Однажды собакам принесли миски теплой похлебки. Сардар, понюхав, отошел в угол, чтобы запахи не дразнили, пока похлебка не остынет, и стал вглядываться в свою территорию, работать.
И тут, приподняв край железной сетки, Пират втащил зубами миску Сардара к себе и стал, жадно хапая, хлебать его еду, ехидно глядя, как будет вести себя Сардар. Возмущенный Сардар взвыл от негодования. Он бросался на сетку так, что прибежали и вожатый и повар.
Но за это время хитрый Пират успел мордой протолкнуть пустую миску на место, и повар, показав на нее вожатому, сказал:
— Старый стал твой Сардар.

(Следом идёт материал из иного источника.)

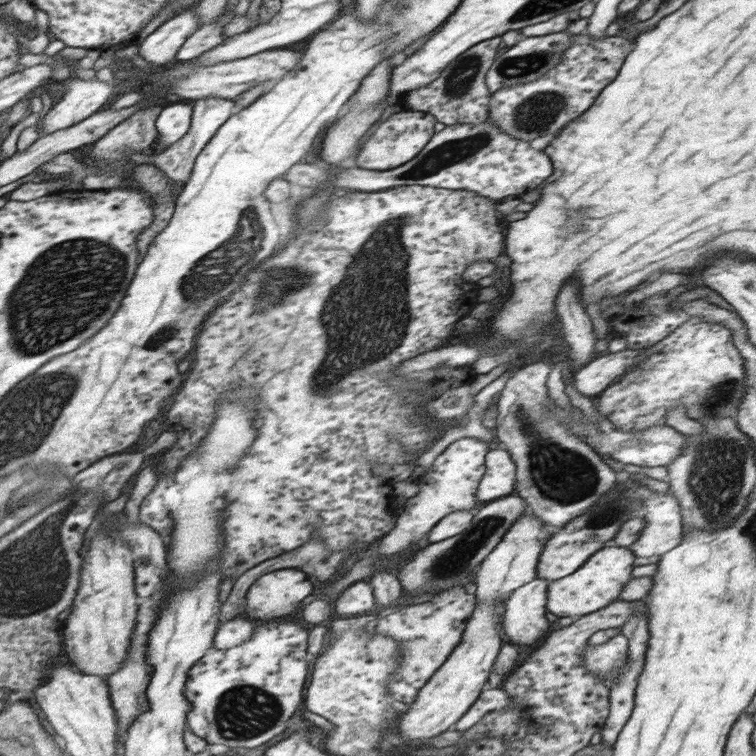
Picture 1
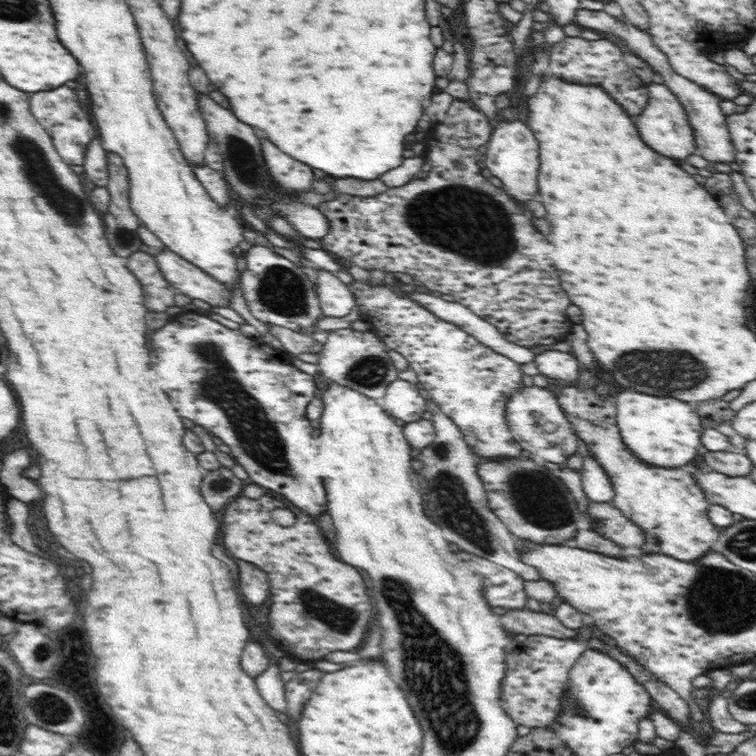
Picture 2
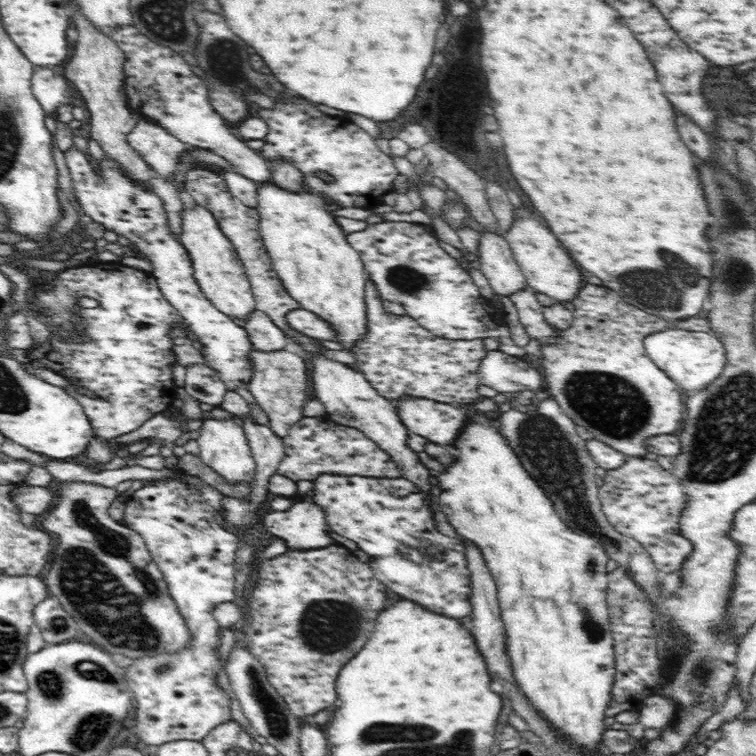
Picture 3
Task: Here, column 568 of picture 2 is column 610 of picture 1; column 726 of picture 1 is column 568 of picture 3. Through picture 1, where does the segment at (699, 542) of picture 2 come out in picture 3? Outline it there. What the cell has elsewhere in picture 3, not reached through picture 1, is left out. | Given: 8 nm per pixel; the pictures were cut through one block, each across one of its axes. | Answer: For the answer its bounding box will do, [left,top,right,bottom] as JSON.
[510,283,684,458]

Лопать горазд, а бегать — дудки!
И это было несправедливо, потому что все было как раз наоборот.
Когда Буран встречал плутоватый взгляд Пирата, в голове его тоже начинали твориться непонятные вещи. Он вдруг заранее хитрил, не хотел идти по тропе, его подмывало вытянуться и раскинуть жалобно лапы. Буран начинал на себя ворчать и огрызаться. Это были не его привычки! Но он уже знал — теперь точно знал, что сейчас Пират будет притворяться.
Он и в самом деле однажды видел, как веселившийся недавно Пират вышел на тропу, понюхал, понюхал, потом заметался, взвизгнул и отчаянно стал смотреть по сторонам, не понимая, куда это делся след.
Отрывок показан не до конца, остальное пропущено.